[Start READING TEXT]
Lifestyle

Friday October 2, 2009

Moon struck

By MARJORIE CHIEW


It’s time to savour mooncakes while sipping Chinese tea and telling moon tales.

THIS year’s Mid-Autumn Festival, also known as Mooncake or Lantern Festival, will be celebrated tomorrow.

It is a celebration of abundance and togetherness and dates back over 3,000 years to moon worship in China’s Shang Dynasty (1600-1046 BC).

The festival falls on the 15th day of the 8th lunar month, when the moon is at its fullest and roundest.

For the Chinese, it is another excuse to indulge in feasting and merry-making.

Delectable: Mooncakes, together with tea, serve as a sweet ending to a meal.

Mooncakes, together with tea, serve as a sweet ending to a meal and are best savoured while staring at the moon and children traipse around the neighbourhood parading their lanterns of many shapes.

According to Datuk David Hew, co-founder of Visiber Sdn Bhd which offers a service to help people make life decisions using a numbers-based methodology: “With fine weather, people can worship the moon today, from 11pm to 1am, or tomorrow, from 9pm to 11pm.

The Chinese believe in praying to the moon deity for protection, family unity and good fortune.

“Mid-Autumn Day is also the birthday of the Earth God (Tu-di Kung).

" This festival signifies that the year’s hard work in the fields will soon come to an end. Since fruits, vegetables and grains have been harvested by this time, food is abundant.

"With only the harvest left to attend to, it is a time for relaxation and celebration.

Pomeloes are a common offering to the Moon Goddess because the fruit is symbolic of abundance, prosperity and having children

" People express their gratitude to heaven (represented by the moon) and earth (symbolised by the Earth God) for the blessings they have enjoyed over the past year, much like Thanksgiving Day in the West,” he says.

Traditionally, food offerings were placed on an altar set up in a courtyard bathed in silver moonlight, says Hew.

Apples, pears, peaches, grapes, red jujubes, plums, pomegranates, melons cut in the shape of a lotus flower, oranges and pomeloes (sweet Chinese grapefruits) might be seen.

Special foods for the festival include mooncakes, steamed sponge cakes (fatt koh), cooked taro, edible snails from the taro patches or rice paddies cooked with sweet basil, and water caltrop (leng kok), a type of water chestnut resembling black buffalo horns.
[End READING TEXT]
[Start DATASET RECORDS]
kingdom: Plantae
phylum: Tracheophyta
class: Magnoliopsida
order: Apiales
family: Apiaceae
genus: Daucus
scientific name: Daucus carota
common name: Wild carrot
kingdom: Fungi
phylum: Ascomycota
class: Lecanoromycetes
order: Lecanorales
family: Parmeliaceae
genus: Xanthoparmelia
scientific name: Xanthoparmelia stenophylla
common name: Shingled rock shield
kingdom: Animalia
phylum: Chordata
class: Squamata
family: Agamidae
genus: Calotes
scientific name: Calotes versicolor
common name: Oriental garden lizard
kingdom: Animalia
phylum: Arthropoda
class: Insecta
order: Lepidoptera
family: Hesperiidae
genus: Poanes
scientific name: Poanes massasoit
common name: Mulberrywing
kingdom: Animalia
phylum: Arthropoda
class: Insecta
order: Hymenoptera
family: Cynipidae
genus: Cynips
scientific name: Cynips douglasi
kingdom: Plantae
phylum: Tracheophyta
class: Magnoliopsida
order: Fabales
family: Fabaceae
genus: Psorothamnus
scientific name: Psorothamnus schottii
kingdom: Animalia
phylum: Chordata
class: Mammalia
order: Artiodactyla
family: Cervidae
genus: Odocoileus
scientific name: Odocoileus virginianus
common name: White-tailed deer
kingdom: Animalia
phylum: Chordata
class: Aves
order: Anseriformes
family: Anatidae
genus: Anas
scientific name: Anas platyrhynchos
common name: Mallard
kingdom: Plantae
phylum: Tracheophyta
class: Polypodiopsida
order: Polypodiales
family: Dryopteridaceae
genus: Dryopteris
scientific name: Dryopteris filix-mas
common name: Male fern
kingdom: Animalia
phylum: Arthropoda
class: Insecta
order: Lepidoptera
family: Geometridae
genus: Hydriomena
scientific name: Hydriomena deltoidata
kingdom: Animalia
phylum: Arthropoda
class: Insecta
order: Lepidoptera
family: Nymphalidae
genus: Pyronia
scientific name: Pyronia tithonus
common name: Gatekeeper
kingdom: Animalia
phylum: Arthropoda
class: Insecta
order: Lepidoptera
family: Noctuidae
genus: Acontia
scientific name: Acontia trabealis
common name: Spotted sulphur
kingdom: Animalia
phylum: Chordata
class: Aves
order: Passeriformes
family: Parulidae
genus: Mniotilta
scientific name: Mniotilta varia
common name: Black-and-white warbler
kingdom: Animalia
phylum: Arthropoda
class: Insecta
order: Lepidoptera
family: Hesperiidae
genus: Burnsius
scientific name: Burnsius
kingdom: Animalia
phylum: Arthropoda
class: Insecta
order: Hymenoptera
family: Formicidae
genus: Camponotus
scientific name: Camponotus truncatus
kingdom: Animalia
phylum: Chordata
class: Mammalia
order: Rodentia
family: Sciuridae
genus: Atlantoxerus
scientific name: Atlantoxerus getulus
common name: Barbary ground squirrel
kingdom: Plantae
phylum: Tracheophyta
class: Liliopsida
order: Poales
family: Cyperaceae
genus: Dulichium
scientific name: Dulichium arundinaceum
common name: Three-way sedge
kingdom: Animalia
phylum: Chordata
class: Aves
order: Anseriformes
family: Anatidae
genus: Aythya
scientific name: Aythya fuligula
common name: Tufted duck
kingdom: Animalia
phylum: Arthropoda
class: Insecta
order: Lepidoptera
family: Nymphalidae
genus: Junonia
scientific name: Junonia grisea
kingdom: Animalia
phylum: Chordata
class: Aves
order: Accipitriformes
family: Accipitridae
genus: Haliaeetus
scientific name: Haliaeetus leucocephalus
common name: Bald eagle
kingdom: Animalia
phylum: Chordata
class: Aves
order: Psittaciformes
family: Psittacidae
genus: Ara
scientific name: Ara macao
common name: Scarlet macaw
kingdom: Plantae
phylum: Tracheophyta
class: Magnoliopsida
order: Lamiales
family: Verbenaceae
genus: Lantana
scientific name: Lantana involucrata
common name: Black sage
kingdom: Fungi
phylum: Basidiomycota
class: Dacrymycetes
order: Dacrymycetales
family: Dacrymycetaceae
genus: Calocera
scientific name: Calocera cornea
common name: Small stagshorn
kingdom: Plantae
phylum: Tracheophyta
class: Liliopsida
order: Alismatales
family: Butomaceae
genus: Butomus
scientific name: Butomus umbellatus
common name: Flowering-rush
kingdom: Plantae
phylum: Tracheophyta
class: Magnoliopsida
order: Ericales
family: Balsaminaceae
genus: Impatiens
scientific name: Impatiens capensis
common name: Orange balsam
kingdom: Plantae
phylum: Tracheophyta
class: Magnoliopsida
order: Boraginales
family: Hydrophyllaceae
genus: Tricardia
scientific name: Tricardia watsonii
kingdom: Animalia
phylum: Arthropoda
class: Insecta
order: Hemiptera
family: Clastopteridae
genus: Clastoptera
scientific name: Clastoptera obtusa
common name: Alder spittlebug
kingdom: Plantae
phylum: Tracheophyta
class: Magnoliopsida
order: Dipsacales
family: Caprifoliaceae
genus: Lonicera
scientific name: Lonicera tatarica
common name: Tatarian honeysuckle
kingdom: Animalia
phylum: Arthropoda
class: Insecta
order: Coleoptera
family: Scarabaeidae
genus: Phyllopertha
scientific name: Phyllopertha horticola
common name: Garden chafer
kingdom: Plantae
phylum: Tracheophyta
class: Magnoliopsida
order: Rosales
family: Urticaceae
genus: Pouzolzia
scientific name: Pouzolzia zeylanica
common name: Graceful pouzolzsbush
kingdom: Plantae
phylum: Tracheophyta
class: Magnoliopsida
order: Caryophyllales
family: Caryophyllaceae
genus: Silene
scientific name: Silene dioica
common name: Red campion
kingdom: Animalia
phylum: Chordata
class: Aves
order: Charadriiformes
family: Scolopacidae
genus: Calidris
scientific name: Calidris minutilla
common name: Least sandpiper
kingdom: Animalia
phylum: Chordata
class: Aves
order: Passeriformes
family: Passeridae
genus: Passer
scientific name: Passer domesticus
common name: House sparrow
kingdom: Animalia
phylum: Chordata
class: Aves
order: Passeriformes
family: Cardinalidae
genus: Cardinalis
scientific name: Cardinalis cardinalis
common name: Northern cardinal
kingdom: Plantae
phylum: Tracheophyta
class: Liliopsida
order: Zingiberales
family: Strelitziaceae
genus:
[End DATASET RECORDS]
▶ WHAT YOU NEED TO DO:
(A) Say whether each statement below agrees with the Mid-Autumn Festival article above. Answer yes or no for each, quoting the deciding words of the article.
(i) The festival falls on the 15th day of the 8th lunar month.
(ii) The festival dates back to moon worship in China's Zhou Dynasty.
(iii) Pomeloes are offered to the Moon Goddess because the fruit symbolizes abundance, prosperity and having children.
(B) Please resume the Mid-Autumn Festival article above, picking up right after its final sentence about the festival's special foods.

▶ SET OF ANSWERS:
(A)
(i) Yes: "The festival falls on the 15th day of the 8th lunar month, when the moon is at its fullest and roundest."
(ii) No: "dates back over 3,000 years to moon worship in China’s Shang Dynasty (1600-1046 BC)."
(iii) Yes: "Pomeloes are a common offering to the Moon Goddess because the fruit is symbolic of abundance, prosperity and having children"

(B)
Pomeloes are a common offering because the Chinese word for this fruit (you zi) sounds like the word for “to have”, which also refers to abundance, prosperity and having children.

Soldiers in the Ming Dynasty used water caltrop, a type of aquatic plant, to ward off starvation, so it symbolises perseverance in one’s life.

Mooncakes, delicious little round cakes with various fillings such as sweet bean paste, lotus seed paste, sugared melon and duck yolk (round as the golden moon), symbolise heavenly blessings of longevity and good health.

Traditionally, 13 mooncakes were piled in a pyramid to symbolise the 13 moons of a “complete year”.

During the festival, people eat mooncakes to express their homesickness and love for their families, and their hope for a bumper harvest and a happy life, as the mooncake symbolises the family reunion.

In the past, under the bright moon, says Hew, a portrait of the Moon Goddess was put on a table, facing the moon, and red candles were lit.

Then the family members paid homage to the moon, praying for family reunion and safety.

In China, plates of “round” fruit are offered; the shape of the fruit symbolises the fullness of the moon and family harmony. Pears are excluded because the word pear (li) sounds like the word for “separation” and thus, deemed inauspicious.

Mirror-and-moon ritual

On this festival night, women offer fruit, including pomeloes, mooncakes and tea, and pray to the Moon Goddess, Chang’e, to find husbands. A bronze mirror is also prepared for the occasion.

“To find their soul mates, they need to capture the reflection of the moon in the mirror.

"They then make their wish and pray to gain a partner or companion, and glimpse at the mirror again. The mirror is then wrapped in a red cloth or a piece of red paper and placed under their pillow or bed,” says Dr Wilson Yong, metaphysics researcher and founder of International Metaphysic Research Association.

“Some women believe that this ritual can help them find a companion easily. This ritual is still practised in countries such as Hong Kong, Taiwan, Singapore and Malaysia.”

As for the nuptials, a tale less heard concerns the Mid-Autumn ceremony of the Tanka, a minority people in southern China. According to their tradition for newlyweds, a toad and a hare are placed underneath a cinnamon tree outside the bridal bedroom.

An old woman in the role of the Queen Mother of the West, Xi Wang Mu offers cinnamon cakes and marital advice.

Standing in the moonlight, the bride and groom are presented to their families. The ritual concludes when the newlyweds enter the bridal chamber, also called the Moon Palace. The bridal bed is called the Toad Palace.

Legends of the Moon Festival

An oft-heard folk legend is how autumn mooncakes were the means to overthrow the foreigners, the Mongols, during the Yuan dynasty (1279-1368).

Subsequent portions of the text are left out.